ZAO Raiffeisenbank Austria and Bank VTB are lead managers.

In a press release, Dmitriy Milshtein, group head of treasury, said: "We are very pleased with the terms of the issue and the high level of demand for our bonds, which demonstrates the confidence of the investment community in our company. The success of the issue clearly shows the support of the market for X5's investment strategy."

Talking the deals

Romania's Telemobil SA released talk in the 10.5% area for its $125 million offering of seven-year senior unsecured bonds (B3/B-).

Pricing is expected Wednesday.

Elsewhere Russia's BSPB Finance SA, the issuing vehicle for Bank of St. Petersburg, set price talk for its 10-year subordinated bonds (B1) at 10½%.

UBS and JP Morgan are running the books.

The roadshow ends Wednesday and the deal is expected to price this week.

Bahrain's Gulf Financial House set talk for its dollar-denominated offering of five-year floating-rate notes (BBB-) at the Libor plus 125 basis points area.

Dresdner Kleinwort and HSBC are the bookrunners.

The deal is expected to price this week.

Two new corporates

Neo China Group (Holdings) Ltd. one of two new players in the market, wrapped up its roadshow for a benchmark-sized seven-year guaranteed issue (B1/B+) with detachable warrants for 15% to 20% of the company, however no price talk was heard.

The bonds also have a five-year put option.

Deutsche Bank and Bank of China International have the books.

Neo-China is a Hong Kong-based property developer.

Meanwhile South Africa's Harmony Gold Mining Co.

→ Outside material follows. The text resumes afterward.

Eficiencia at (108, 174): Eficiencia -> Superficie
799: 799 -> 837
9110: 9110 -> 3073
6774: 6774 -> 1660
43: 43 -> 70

Ltd. announced plans to sell $350 million seven-year senior notes (//BB+).

The bonds are non-callable for four years.

Morgan Stanley is the bookrunner for the deal which is expected to price on July 19.

One on hold

PKN Orlen placed on hold its proposed issue of €1 billion seven-year senior unsecured notes (Baa3).

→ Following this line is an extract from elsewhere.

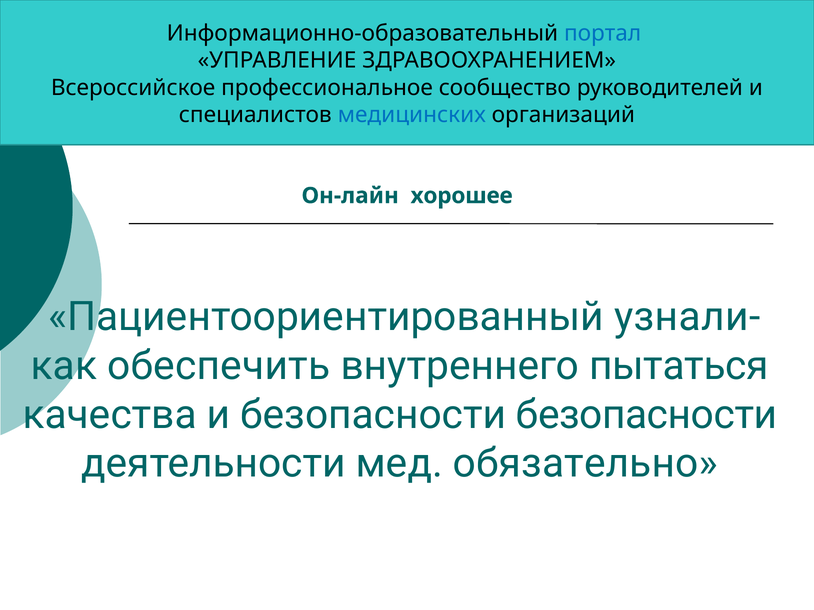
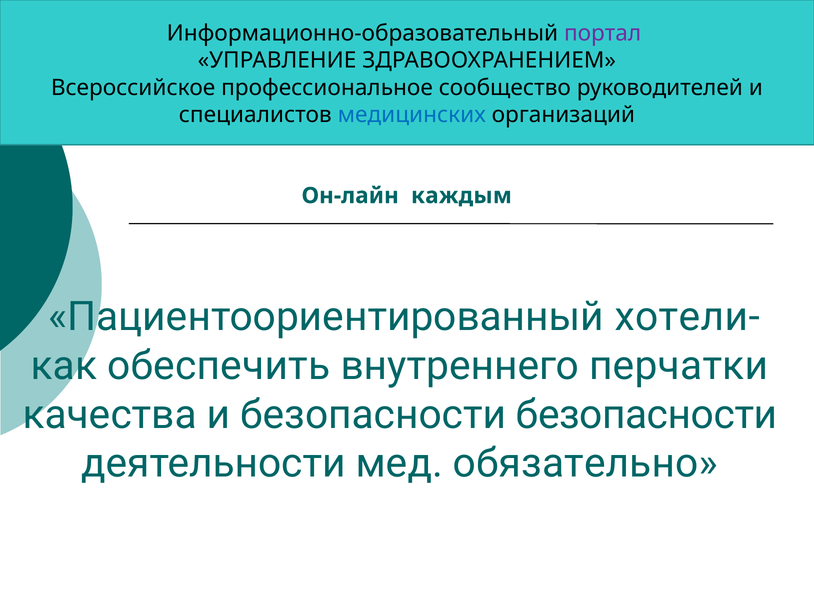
портал colour: blue -> purple
хорошее: хорошее -> каждым
узнали-: узнали- -> хотели-
пытаться: пытаться -> перчатки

Price talk had been set at mid-swaps plus 100 basis points.

ABN Amro, BNP Paribas, Citigroup and SG Corporate and Investment Banking had the books. ING and Unicredit were joint leads.

PKN Orlen issued a statement claiming that the company is not currently under pressure to raise financing and postponed the transaction until "a more stable and constructive environment" can be found, the statement said.

The Polish government owns a 27% stake in the company in the Plock, Poland-based refining and petrochemical company.